**EXERCISE:** Because the material must be preserved as it stands, copy every line exactly.

**DATASET EXTRACT:**
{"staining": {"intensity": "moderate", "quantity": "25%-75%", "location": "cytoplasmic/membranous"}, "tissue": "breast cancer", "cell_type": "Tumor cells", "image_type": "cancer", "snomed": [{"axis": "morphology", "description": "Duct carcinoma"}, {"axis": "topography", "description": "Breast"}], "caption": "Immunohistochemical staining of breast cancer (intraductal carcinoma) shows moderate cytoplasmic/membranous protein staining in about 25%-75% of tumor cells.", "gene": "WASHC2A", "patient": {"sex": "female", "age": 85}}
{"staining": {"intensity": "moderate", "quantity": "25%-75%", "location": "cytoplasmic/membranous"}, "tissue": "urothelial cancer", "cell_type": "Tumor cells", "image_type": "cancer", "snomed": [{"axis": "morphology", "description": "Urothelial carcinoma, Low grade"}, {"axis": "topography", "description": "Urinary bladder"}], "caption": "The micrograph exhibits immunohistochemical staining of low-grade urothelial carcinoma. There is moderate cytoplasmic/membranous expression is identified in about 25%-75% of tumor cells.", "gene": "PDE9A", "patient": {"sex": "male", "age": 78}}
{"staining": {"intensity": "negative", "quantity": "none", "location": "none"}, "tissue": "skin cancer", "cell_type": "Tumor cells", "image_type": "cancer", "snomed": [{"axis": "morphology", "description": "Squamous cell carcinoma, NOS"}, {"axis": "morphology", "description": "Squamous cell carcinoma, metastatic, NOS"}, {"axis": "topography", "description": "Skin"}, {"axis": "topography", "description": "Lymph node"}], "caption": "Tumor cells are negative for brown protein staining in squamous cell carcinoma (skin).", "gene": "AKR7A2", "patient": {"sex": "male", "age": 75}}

**RESPONSE:**
{"staining": {"intensity": "moderate", "quantity": "25%-75%", "location": "cytoplasmic/membranous"}, "tissue": "breast cancer", "cell_type": "Tumor cells", "image_type": "cancer", "snomed": [{"axis": "morphology", "description": "Duct carcinoma"}, {"axis": "topography", "description": "Breast"}], "caption": "Immunohistochemical staining of breast cancer (intraductal carcinoma) shows moderate cytoplasmic/membranous protein staining in about 25%-75% of tumor cells.", "gene": "WASHC2A", "patient": {"sex": "female", "age": 85}}
{"staining": {"intensity": "moderate", "quantity": "25%-75%", "location": "cytoplasmic/membranous"}, "tissue": "urothelial cancer", "cell_type": "Tumor cells", "image_type": "cancer", "snomed": [{"axis": "morphology", "description": "Urothelial carcinoma, Low grade"}, {"axis": "topography", "description": "Urinary bladder"}], "caption": "The micrograph exhibits immunohistochemical staining of low-grade urothelial carcinoma. There is moderate cytoplasmic/membranous expression is identified in about 25%-75% of tumor cells.", "gene": "PDE9A", "patient": {"sex": "male", "age": 78}}
{"staining": {"intensity": "negative", "quantity": "none", "location": "none"}, "tissue": "skin cancer", "cell_type": "Tumor cells", "image_type": "cancer", "snomed": [{"axis": "morphology", "description": "Squamous cell carcinoma, NOS"}, {"axis": "morphology", "description": "Squamous cell carcinoma, metastatic, NOS"}, {"axis": "topography", "description": "Skin"}, {"axis": "topography", "description": "Lymph node"}], "caption": "Tumor cells are negative for brown protein staining in squamous cell carcinoma (skin).", "gene": "AKR7A2", "patient": {"sex": "male", "age": 75}}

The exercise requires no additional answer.